Rethinking The Church explores the nature of the church with a view to making the necessary changes that will ensure that the church remains relevant to our culture. The author proceeds from the foundation that much of what we do and see in today's churches is derived from 17th to 19th century culture, and as such has lost much of its relevance to our postmodern society. We need to critically examine our churches to discern to the world today and what is simply tradition holding over from days gone by.
White draws heavily on the writings of Rick Warren, Bill Hybels and George Barna: so heavily, in fact, that it often seems he has little to say that is truly original. If you have read The Purpose Driven Church and are familiar with Hybels' writings, you will find a lot of repetition in this book. Still, at only 128 pages it is an easy read and still worth your while. If you have not read books on this topic before, this makes an excellent introduction.
This book does a good job of showing the importance and, to some extent, the methodology of taking a critical look at the church to evaluate if it truly is an effective tool for God's work. I appreciated that on the whole the author treats the traditional church with respect, seeing the beauty of traditional parts of the worship service and traditional music. At the same time I appreciated his harshness on the necessity of being willing to make changes where changes are necessary.

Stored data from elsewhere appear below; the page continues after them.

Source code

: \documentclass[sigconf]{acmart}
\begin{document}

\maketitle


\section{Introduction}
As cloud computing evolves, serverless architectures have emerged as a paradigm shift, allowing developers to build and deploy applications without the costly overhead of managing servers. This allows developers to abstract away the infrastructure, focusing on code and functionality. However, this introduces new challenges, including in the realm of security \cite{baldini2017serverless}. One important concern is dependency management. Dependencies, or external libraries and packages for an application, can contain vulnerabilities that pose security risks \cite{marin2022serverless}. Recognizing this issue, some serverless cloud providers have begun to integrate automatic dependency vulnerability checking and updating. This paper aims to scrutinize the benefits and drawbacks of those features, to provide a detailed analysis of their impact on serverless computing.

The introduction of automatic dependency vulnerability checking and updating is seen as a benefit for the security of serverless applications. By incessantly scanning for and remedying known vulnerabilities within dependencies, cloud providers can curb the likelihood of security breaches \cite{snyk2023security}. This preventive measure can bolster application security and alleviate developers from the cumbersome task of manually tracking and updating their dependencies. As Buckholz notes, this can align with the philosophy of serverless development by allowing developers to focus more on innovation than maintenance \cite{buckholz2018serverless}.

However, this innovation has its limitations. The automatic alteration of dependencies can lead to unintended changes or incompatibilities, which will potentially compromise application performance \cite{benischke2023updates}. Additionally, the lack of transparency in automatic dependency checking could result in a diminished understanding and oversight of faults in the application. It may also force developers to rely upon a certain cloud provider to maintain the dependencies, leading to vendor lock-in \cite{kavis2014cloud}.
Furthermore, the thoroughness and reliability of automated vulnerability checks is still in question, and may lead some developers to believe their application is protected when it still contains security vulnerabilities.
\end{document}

Rethinking the Church by James Emery White is the book to read when it comes to understanding why your church is not growing. The primary strength of this book is that it asks the right questions - it leads the reader to ask the right questions about his or her church. The secondary strength of this book is that it does not prescribe one set answer, one model of doing church, as the only possible answer for the absence of growth in one's church growth.
Based on his experience of starting a church that reaches lost people, White delineates questions that need to be asked by every church. Even though the book was written in 1997, I found the questions to be accurate today. The questions White leads the reader to ask in the areas of Purpose/Vision, Evangelism, Discipleship, Ministry, Worship, Leadership Structure, and Community seem to me to be timeless questions. The value of answering these questions honestly and applying the answers thoroughly cannot be overstated.
When reading this book, the discerning reader will understand the style of worship used in White's church. The beauty of it all is that White does not try to force the worship style of his church upon the reader's church. However, he does stress the importance of using a worship style that is relevant to the lost people in your community.
I would recommend this book to everyone in church leadership. It will help you to understand the context in which you minister, and, hopefully, how to minister better in that context.